Summaries of our current research projects are indicated below:
Characterization of biochemical pathways underlying late-onset Parkinson’s disease
Several pathogenic mutations that can cause late-onset PD localize to the leucine-rich repeat kinase 2 gene. Our ongoing studies have several goals: 1) to determine the enzymatic changes in the LRRK2 protein caused by the pathogenic mutations, particularly on LRRK2 kinase activity 2) To characterize the pathways that link together pathogenic LRRK2 with alpha-synuclein accumulation, and 3) To utilize LRRK2 as a foundation for the development of more relevant animal models of late-onset PD that should help in the development of disease-modifying therapeutics.
Pictured above are neurons stained with MAP2 (green color) expressing the LRRK2 protein kinase that are developing alpha-synuclein related pathology (pS129, red color).
Identification and characterization of clinical LRRK2 kinase inhibitors
Data from the West laboratory and other research groups indicate that LRRK2 kinase activity may be elevated in Parkinson’s disease, and that therapeutic down regulation of LRRK2 kinase activity may have neuroprotective benefit to individuals with late-onset Parkinson’s disease. The hypothesis is that administration of a LRRK2 inhibitor may slow or stop disease progression, and ameliorate additional symptoms of the disease through down-regulation of inflammation in the brain. In 2009, the West laboratory entered into partnership with the Alabama Drug Discovery Alliance to find the best LRRK2 inhibitors that the desired profiles of potency, selectivity, and drug properties. The partnership is actively pursuing and optimizing lead compound series with the expectation that we will bring these the best drug to phase clinical trials in the coming years.
Pictured above is a novel high-throughput screen for LRRK2 kinase inhibitors where hundreds of thousands of compound scaffolds were tested, and the best drugs are found and advanced to the next stage of development.

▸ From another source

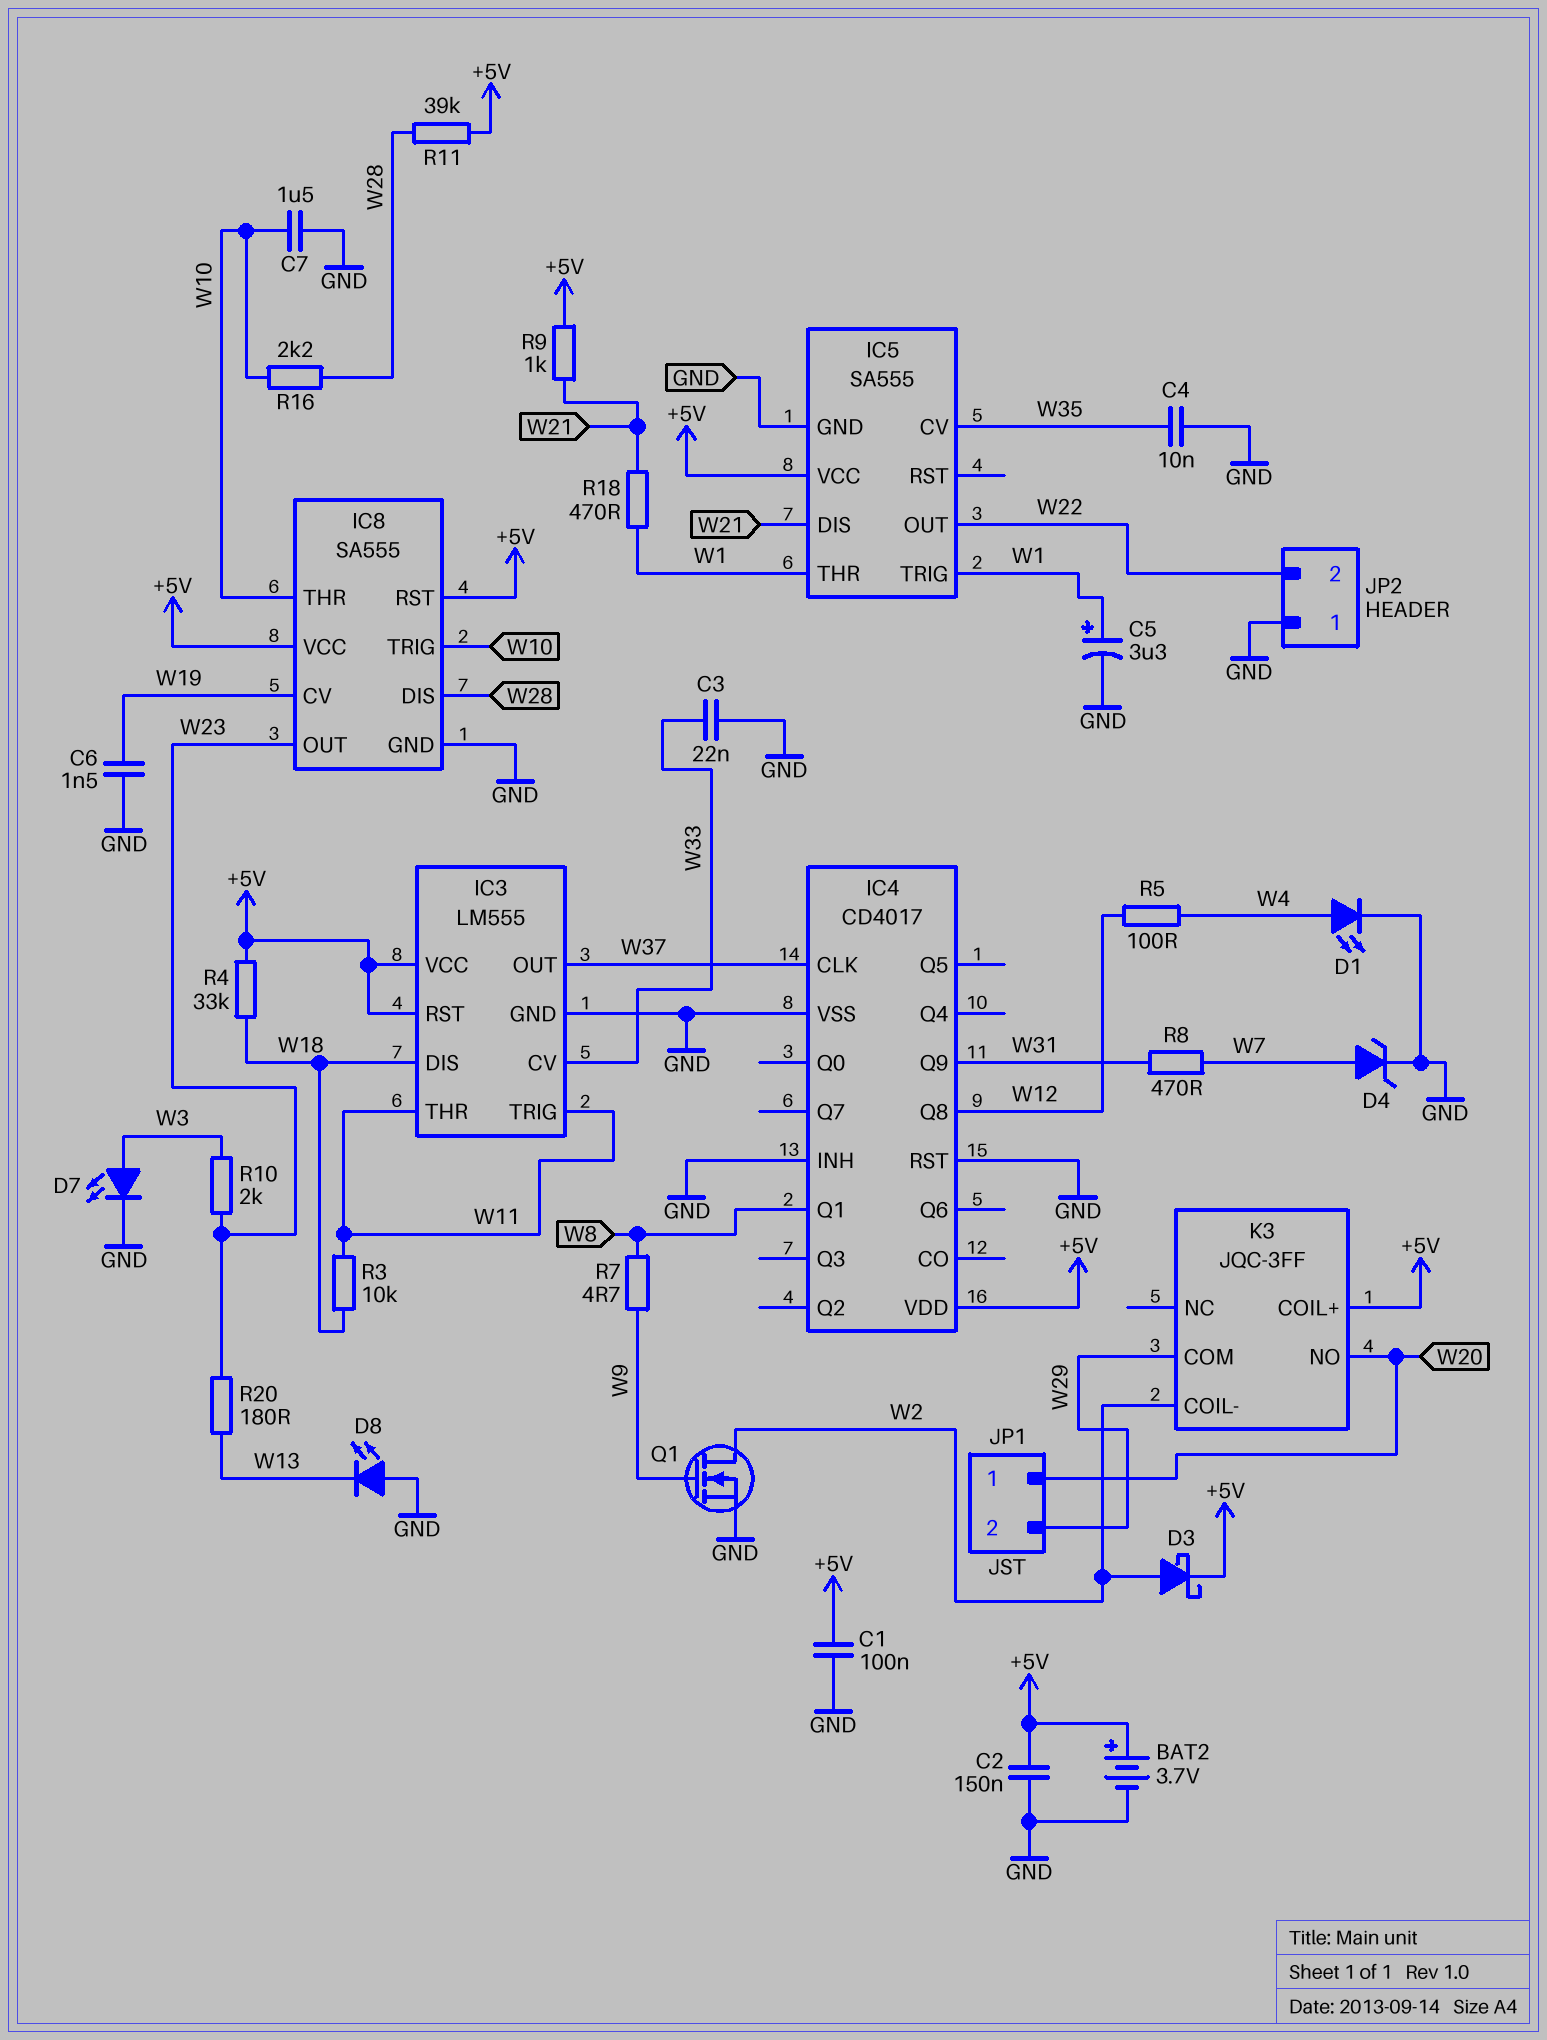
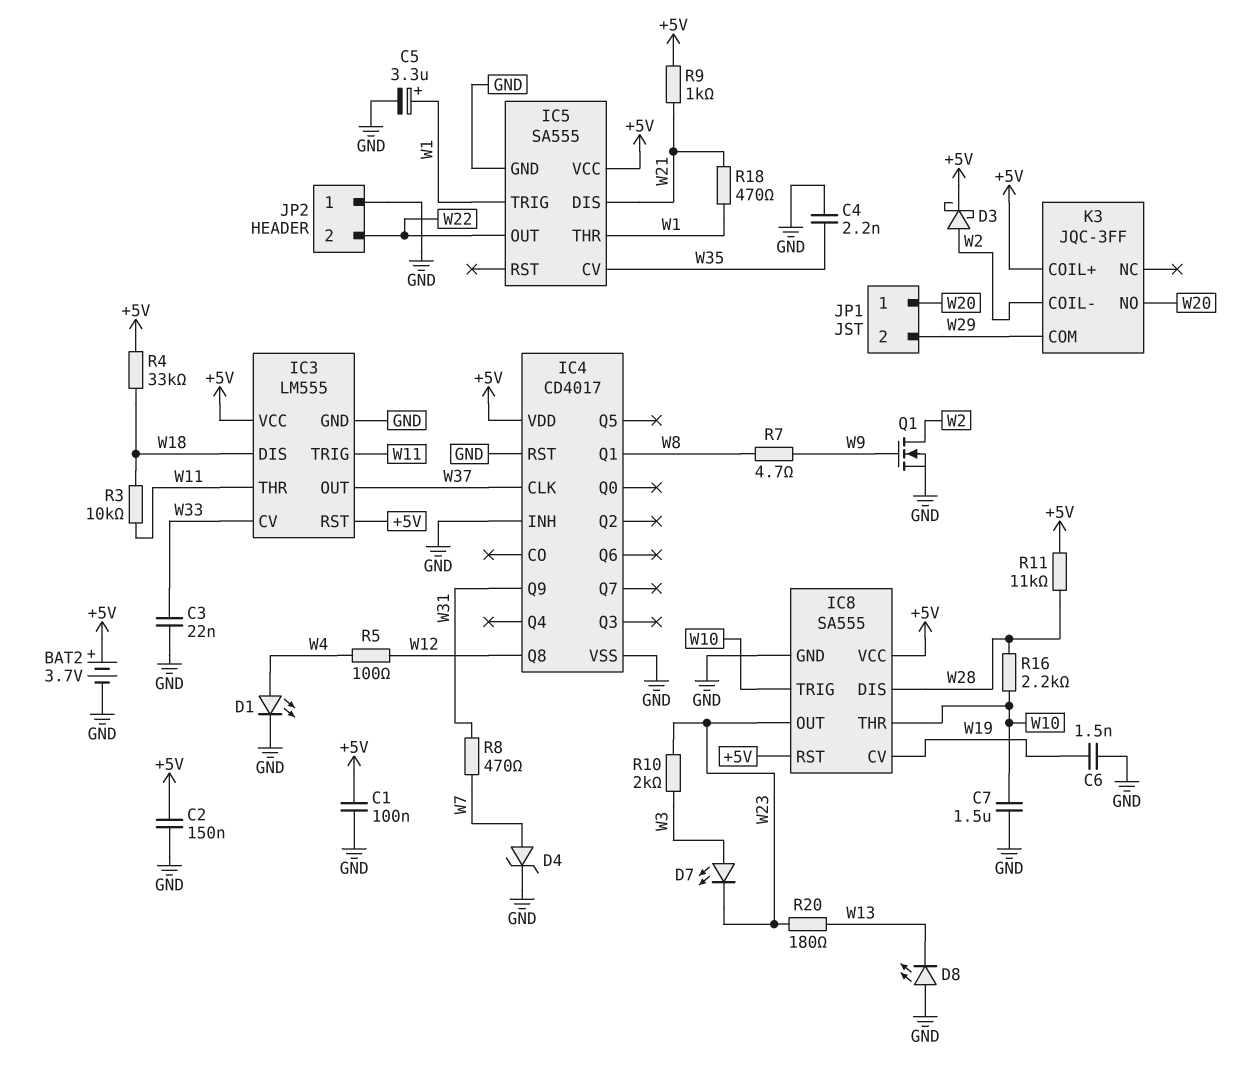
C4: 10nF (GND, W35) -> 2.2nF (GND, W35)
D7: LED (A W3, K GND) -> LED (A W3, K W23)
R11: 39k (+5V, W28) -> 11k (+5V, W28)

Developing new biomarkers for Parkinson’s disease and LRRK2 inhibitors
The West laboratory, together with 8 leading groups across the country, formed the initial working group of the collaborative for Parkinson’s disease biomarkers. https://pdbp.ninds.nih.gov/jsp/projects.jsp
With our collaborators at Johns Hopkins, Columbia, Mt. Sinai, Harvard, and Emory, we have initiated a major endeavor to find biomarkers for the diagnosis of Parkinson’s disease, uncover new pathways underlying disease susceptibility, and detect ways to track the LRRK2 kinase in PD affected individuals.